ParallelSARDecoder¶

class mmocr.models.textrecog.ParallelSARDecoder(dictionary, module_loss=None, postprocessor=None, enc_bi_rnn=False, dec_bi_rnn=False, dec_rnn_dropout=0.0, dec_gru=False, d_model=512, d_enc=512, d_k=64, pred_dropout=0.0, max_seq_len=30, mask=True, pred_concat=False, init_cfg=None, **kwargs)[源代码]¶

Implementation Parallel Decoder module in `SAR.

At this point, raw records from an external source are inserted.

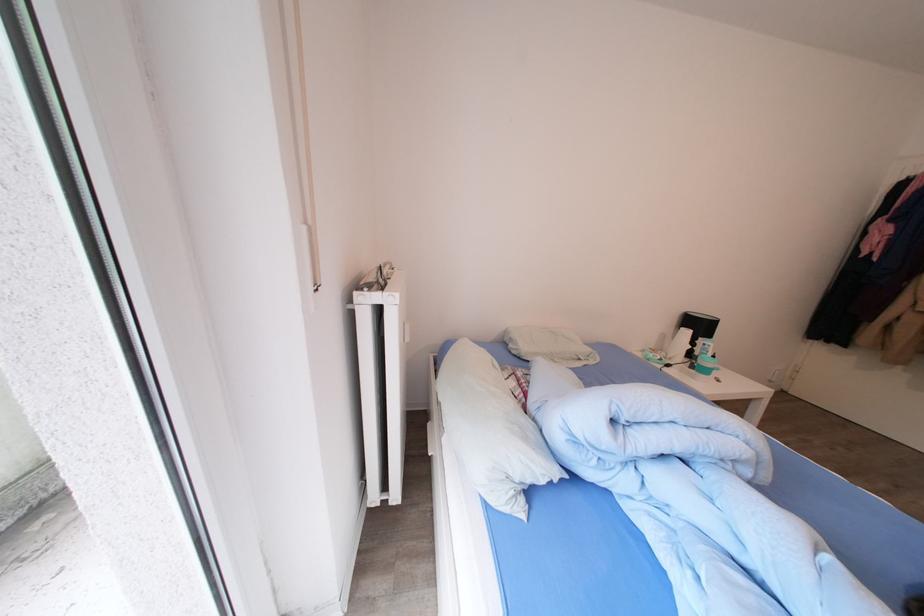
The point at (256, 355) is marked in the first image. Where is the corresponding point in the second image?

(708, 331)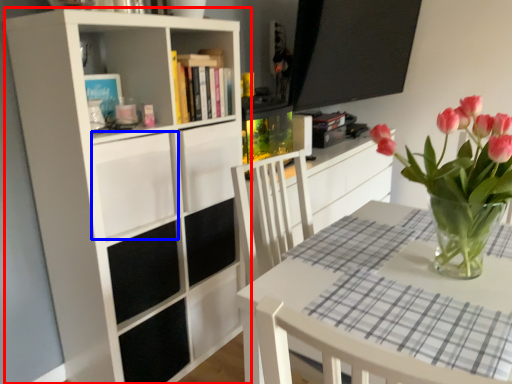
Question: Among these objects, which one is nearest to the camera, bookcase (highlighted by a red box) or drawer (highlighted by a blue box)?

Choices:
 (A) bookcase
 (B) drawer

Answer: (A)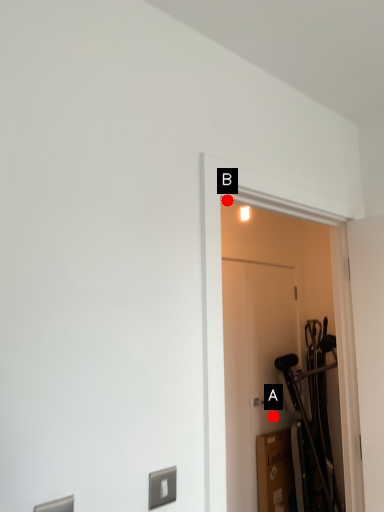
Question: Two points are circled on the image, labeled by A and B beside each circle. Which point is further to the camera?

Choices:
 (A) A is further
 (B) B is further

Answer: (A)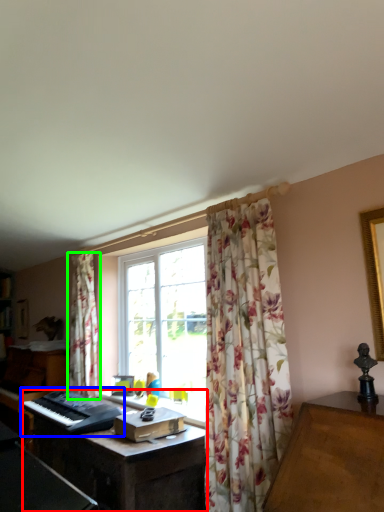
Question: Considering the real-world distances, which object is closest to computer desk (highlighted by a red box)? musical keyboard (highlighted by a blue box) or curtain (highlighted by a green box).

Choices:
 (A) musical keyboard
 (B) curtain

Answer: (A)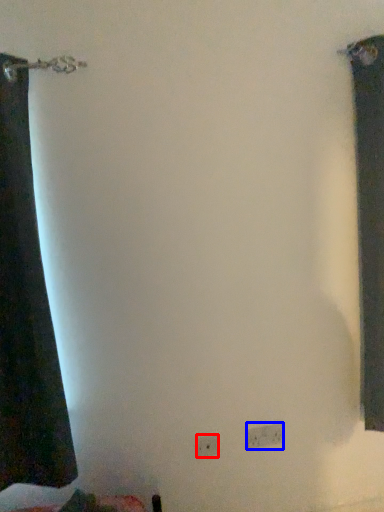
Question: Which object appears closest to the camera in this image, electric outlet (highlighted by a red box) or electric outlet (highlighted by a blue box)?

Choices:
 (A) electric outlet
 (B) electric outlet

Answer: (A)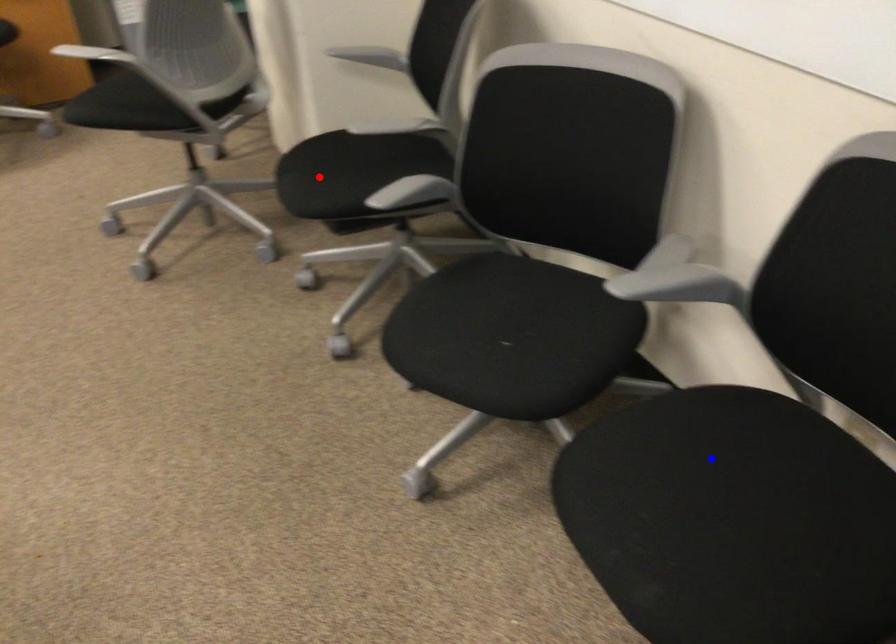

<https://arxiv.org/abs/1811.00751>`_.

参数

dictionary (dict or Dictionary) – The config for Dictionary or the instance of Dictionary.
module_loss (dict, optional) – Config to build module_loss. Defaults to None.
postprocessor (dict, optional) – Config to build postprocessor. Defaults to None.
enc_bi_rnn (bool) – If True, use bidirectional RNN in encoder. Defaults to False.
dec_bi_rnn (bool) – If True, use bidirectional RNN in decoder. Defaults to False.
dec_rnn_dropout (float) – Dropout of RNN layer in decoder. Defaults to 0.0.
dec_gru (bool) – If True, use GRU, else LSTM in decoder. Defaults to False.
d_model (int) – Dim of channels from backbone \(D_i\). Defaults to 512.
d_enc (int) – Dim of encoder RNN layer \(D_m\). Defaults to 512.
d_k (int) – Dim of channels of attention module. Defaults to 64.
pred_dropout (float) – Dropout probability of prediction layer. Defaults to 0.0.
max_seq_len (int) – Maximum sequence length for decoding. Defaults to 30.
mask (bool) – If True, mask padding in feature map. Defaults to True.
pred_concat (bool) – If True, concat glimpse feature from attention with holistic feature and hidden state. Defaults to False.
init_cfg (dict or list[dict], optional) – Initialization configs. Defaults to None.

返回类型

None

forward_test(feat, out_enc, data_samples=None)[源代码]¶

参数

feat (Tensor) – Tensor of shape \((N, D_i, H, W)\).
out_enc (Tensor) – Encoder output of shape \((N, D_m, H, W)\).
data_samples (list[TextRecogDataSample], optional) – Batch of TextRecogDataSample, containing valid_ratio information. Defaults to None.

返回

Character probabilities. of shape \((N, self.max_seq_len, C)\) where \(C\) is num_classes.

返回类型

Tensor

forward_train(feat, out_enc, data_samples)[源代码]¶

参数

feat (Tensor) – Tensor of shape \((N, D_i, H, W)\).
out_enc (Tensor) – Encoder output of shape \((N, D_m, H, W)\).
data_samples (list[TextRecogDataSample]) – Batch of TextRecogDataSample, containing gt_text and valid_ratio information.

返回

A raw logit tensor of shape \((N, T, C)\).

返回类型

Tensor